▸ **ABOUT THIS EXERCISE**
Carry on the account of the action at Barfleur from the point where it stops.

Commanders and leaders
- Edward Russell Philips van Almonde: Anne Hilarion de Tourville

Strength
- 82 ships of the line 40,000 crewmen: 44 ships of the line 20,000 crewmen

Casualties and losses
- 2,000 killed 3,000 wounded: 1,700 killed or wounded

= Action at Barfleur =

1692 battle of the Nine Years' War

The action at Barfleur was part of the Battles of Barfleur and La Hougue during the War of the Grand Alliance. A French fleet under Anne Hilarion de Tourville was seeking to cover an invasion of England by a French army to restore James II to the throne, but was intercepted by an Anglo-Dutch fleet under Edward Russell, 1st Earl of Orford on 19 May Old Style (29 May New Style) 1692.

== Background ==
The fleets sighted each other at first light on the morning of 19 May 1692 off Cap Barfleur on the Cotentin Peninsula.

On sighting the allied fleet, at about 6am, Tourville held a council of war with his captains; the advice, and his own opinion, was against action; however, Tourville felt compelled by strict orders from the king to engage. He also may have expected defections from the English fleet by captains with Jacobite sympathies, though in this he was to be disappointed.

In the light south-westerly breeze the fleets slowly closed, Russell from the north east, Tourville, with the weather gage, from the south west, on a starboard tack to bring his line of battle into contact with Russell's. Because of the calm conditions it was not until 11am, 5 hours after first sighting each other, that the two fleets were within range of each other.

== Dispositions ==
The French line was led by the Blue-and-White squadron, 14 ships of the line in three divisions under the flag officers Nesmond, d'Amfreville and Relingue. They were matched by the Dutch White squadron of 26 ships under Almonde, again in three divisions under van der Putte, Gilles Schey and Gerard Callenburgh.

In the centre, the French White squadron (16 ships under Villette Mursay, Tourville and Langeron) opposed the English Red squadron (27 ships under Delaval, Russell and Shovell).

Bringing up the rear, the French Blue squadron (14 ships under Coetlogon, Gabaret and Pannetier) would face the English Blue squadron (29 ships under Carter, Ashby and Rooke).

Tourville re-inforced his centre, the White squadron under his own command, by bringing Coetlogon's division forward in order to engage Russell's Red squadron with something approaching equal numbers, while he refused and extended the line of his White squadron to avoid them being turned and overwhelmed by superior numbers; the rest of his Blue squadron he held back also to keep the advantage of the weather gage.

▸ **EXTRACTED RECORDS**
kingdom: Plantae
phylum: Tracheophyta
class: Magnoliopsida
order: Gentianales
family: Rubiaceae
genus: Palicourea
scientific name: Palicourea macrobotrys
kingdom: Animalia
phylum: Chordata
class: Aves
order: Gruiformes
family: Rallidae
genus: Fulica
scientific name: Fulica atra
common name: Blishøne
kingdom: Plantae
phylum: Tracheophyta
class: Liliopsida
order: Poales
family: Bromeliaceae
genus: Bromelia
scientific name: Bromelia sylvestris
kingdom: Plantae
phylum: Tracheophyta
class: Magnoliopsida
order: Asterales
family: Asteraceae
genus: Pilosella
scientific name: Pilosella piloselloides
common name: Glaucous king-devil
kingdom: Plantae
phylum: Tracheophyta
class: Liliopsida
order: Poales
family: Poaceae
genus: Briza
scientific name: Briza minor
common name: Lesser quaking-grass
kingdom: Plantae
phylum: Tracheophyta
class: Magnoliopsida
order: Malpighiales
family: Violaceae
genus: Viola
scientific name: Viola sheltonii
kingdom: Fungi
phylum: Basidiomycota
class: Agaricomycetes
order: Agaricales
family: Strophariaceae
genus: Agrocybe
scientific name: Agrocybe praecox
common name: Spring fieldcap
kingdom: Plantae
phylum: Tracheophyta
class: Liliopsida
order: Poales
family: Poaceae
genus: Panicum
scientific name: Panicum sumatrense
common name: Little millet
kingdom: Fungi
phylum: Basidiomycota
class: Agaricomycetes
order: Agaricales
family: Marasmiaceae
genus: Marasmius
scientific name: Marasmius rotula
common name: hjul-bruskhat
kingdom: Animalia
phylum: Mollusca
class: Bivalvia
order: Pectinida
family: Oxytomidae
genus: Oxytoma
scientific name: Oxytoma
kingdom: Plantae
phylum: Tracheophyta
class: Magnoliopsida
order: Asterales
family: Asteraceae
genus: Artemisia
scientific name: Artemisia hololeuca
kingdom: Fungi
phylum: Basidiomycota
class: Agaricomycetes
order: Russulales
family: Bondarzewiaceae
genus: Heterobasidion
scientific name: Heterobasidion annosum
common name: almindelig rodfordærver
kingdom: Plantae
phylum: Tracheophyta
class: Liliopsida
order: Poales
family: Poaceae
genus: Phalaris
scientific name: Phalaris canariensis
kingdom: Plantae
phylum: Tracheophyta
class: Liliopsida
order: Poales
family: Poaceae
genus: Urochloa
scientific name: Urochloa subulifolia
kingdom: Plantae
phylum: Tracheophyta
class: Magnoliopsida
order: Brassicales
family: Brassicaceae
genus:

▸ **TASK RESULT**
Russell countered by holding fire as long as possible, to allow the French fleet to close; Almonde tried to extend his line to overlap the French van, while Ashby was still some way off and trying to close. The two fleets were within range at 11am, but both with-held firing for a further 15 minutes, until the Saint Louis (number 4 in the French Blue-and-White squadron) fired on her opposite number; at that the firing became general up and down the line.

==Battle==
=== Morning ===
11 am to 1 pm

For the next few hours Tourville's White and Russell's Red squadrons were closely engaged, and causing each other considerable damage. Centurion 50 (Red 7) was engaged by Ambiteux 96 (White 7, Villettes flagship) and severely damaged; Chester 50 (Red 12) was outgunned by Glorieux 64 (White 8) and had to withdraw; Eagle 70 (Red 11) was forced to pull out of the line, with 70 dead, to repair damage, but was able to re-join after emergency repairs; while Grafton 70 (Red 18) suffered 80 casualties, but was able to continue.

On the French side, Soleil Royal 104 (White 10, Tourville's flagship) was engaged by three English ships, Britannia 100, (White 14, Russell's flagship) supported by London 96 (Red 15) and St Andrew 56 (White 13); she was severely damaged, and forced at one point out of the line; Perle 52 (White 7) was shot through and through, and suffered one-third of her crew as casualties. Henri 64 (White 2) and Fort 60 (White 1) were both severely damaged trying to hold the line between the White and the Blue-and-White squadrons, to prevent a gap opening; Henri was battered until she could no longer fight, and only escaped capture when Villette sent boats to tow her to safety; Forts crew were forced to use sweeps to pull her out of the line for respite.

=== Afternoon ===
1pm

At about 1pm the wind, which up to then had been south-westerly, if it blew at all, strengthened and shifted to the east. This gave the benefit of the weather gage to the allies, who immediately took advantage of it. Shovell saw a gap in the French line ahead of him, and steered towards it; his Royal William 100 (23rd in the Red) broke through to engage the French White from both sides. He was followed by the rest of his division, while Kent 70 (Red 22), and St Albans 50 (Red 21), who were ahead of him in the line, pulled round to follow the William through the breach.

Hampton Court 70 and Swiftsure 70 (the Red 19 and 20), which were ahead of them again, remained to the windward of the French, and joined themselves to Russells division. Carter, with the leading Blue division, saw Shovell's action and followed also, giving about a dozen ships doubling the French line.

In the van, the wind enabled Almonde to extend and cross the head of the French line; Nesmond responded by turning his division into the wind also, so that over the next few hours the French Blue-and-White became at right angles to the centre (White).

Shovell's action brought Tourville's ships under fire from both sides; Soleil Royal particularly was hard pressed until Coetlogon, with Magnifique 86 (Blue 3) and Prince 56 (blue 2) interposed.

3pm

By 3 o’clock the French line was curved leeward like a fish-hook; the Blue-and-White was turned back to the centre, with the Dutch extended around them. When Prince 56 (the French Blue 2, in Coetlogon's division) was hotly engaged on both sides, with a third across her stern, she was saved by Monarque 90, Nesmondes flagship.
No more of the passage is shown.